Market cap is the natural lens when the question is about the equity itself: how large the company is in the market's eyes, and how it gets sorted into large-, mid- and small-cap groupings, each with distinct risk and liquidity characteristics. It is also the lens that matches what a shareholder actually owns, since it prices the stock and nothing else. Just remember it measures size, not quality or value — a large company can be overvalued and a small one undervalued.

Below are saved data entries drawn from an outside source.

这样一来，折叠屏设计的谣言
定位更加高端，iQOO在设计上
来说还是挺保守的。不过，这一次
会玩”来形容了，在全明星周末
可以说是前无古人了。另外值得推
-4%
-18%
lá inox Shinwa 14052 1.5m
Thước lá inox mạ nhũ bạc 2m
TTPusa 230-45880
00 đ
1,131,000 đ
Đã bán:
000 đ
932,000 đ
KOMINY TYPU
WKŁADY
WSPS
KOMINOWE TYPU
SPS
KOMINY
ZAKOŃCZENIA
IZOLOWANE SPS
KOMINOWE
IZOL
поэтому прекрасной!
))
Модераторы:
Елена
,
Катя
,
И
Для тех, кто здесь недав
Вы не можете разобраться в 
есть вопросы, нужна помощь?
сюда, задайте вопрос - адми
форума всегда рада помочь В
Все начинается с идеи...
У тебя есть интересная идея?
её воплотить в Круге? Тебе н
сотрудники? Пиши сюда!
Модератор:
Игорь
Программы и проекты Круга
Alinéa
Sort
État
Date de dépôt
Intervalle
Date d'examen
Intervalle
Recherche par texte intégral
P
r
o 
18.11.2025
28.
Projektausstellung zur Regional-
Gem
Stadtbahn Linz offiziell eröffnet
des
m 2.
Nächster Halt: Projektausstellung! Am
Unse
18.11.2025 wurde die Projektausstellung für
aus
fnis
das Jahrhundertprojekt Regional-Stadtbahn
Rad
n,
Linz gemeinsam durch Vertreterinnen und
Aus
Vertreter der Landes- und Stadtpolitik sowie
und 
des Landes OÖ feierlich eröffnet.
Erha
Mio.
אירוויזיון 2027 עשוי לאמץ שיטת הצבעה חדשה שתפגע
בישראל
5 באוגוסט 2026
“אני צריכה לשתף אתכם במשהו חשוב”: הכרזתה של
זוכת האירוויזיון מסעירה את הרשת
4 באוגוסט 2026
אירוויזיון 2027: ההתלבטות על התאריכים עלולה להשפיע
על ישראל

Reach for Enterprise Value when…

Enterprise value is the lens for takeover-style questions and for comparing companies that are financed differently. Because it lets you compare firms on equal footing regardless of capital structure, it is the base for multiples like EV/EBITDA and EV/Sales rather than market cap. It also has a quirk worth knowing: if a company holds more cash than debt, its net debt is negative and EV falls below its market cap.

The common mistake

The concrete mistake is treating market cap as the cost to buy the business outright. Because it ignores debt and cash, two companies with the same market cap can have very different total values — one may be carrying heavy debt an acquirer would inherit, the other sitting on cash that offsets the price. The same confusion shows up when comparing P/E ratios across firms with very different debt loads, where the equity-only numerator prices just the shares and quietly hides how the business is financed.

How Quintarthai uses them

Both figures appear side by side on company pages and in the screener inside /app/, alongside the equity-based and EV-based multiples built on each. They are shown as reference data to help you read a company's size and capital structure — not as a signal, recommendation, or view on any security.

FAQ

Can enterprise value be lower than market cap?
Yes. If a company holds more cash than debt, its net debt is negative, so enterprise value falls below its market cap. Market cap plus net debt equals enterprise value, and net debt can be a negative number.
Why do valuation multiples like EV/EBITDA use enterprise value instead of market cap?
Because EV lets you compare companies on equal footing regardless of how they are financed. Equity-only measures such as P/E get distorted when you compare firms with very different debt loads, since market cap ignores debt and cash entirely.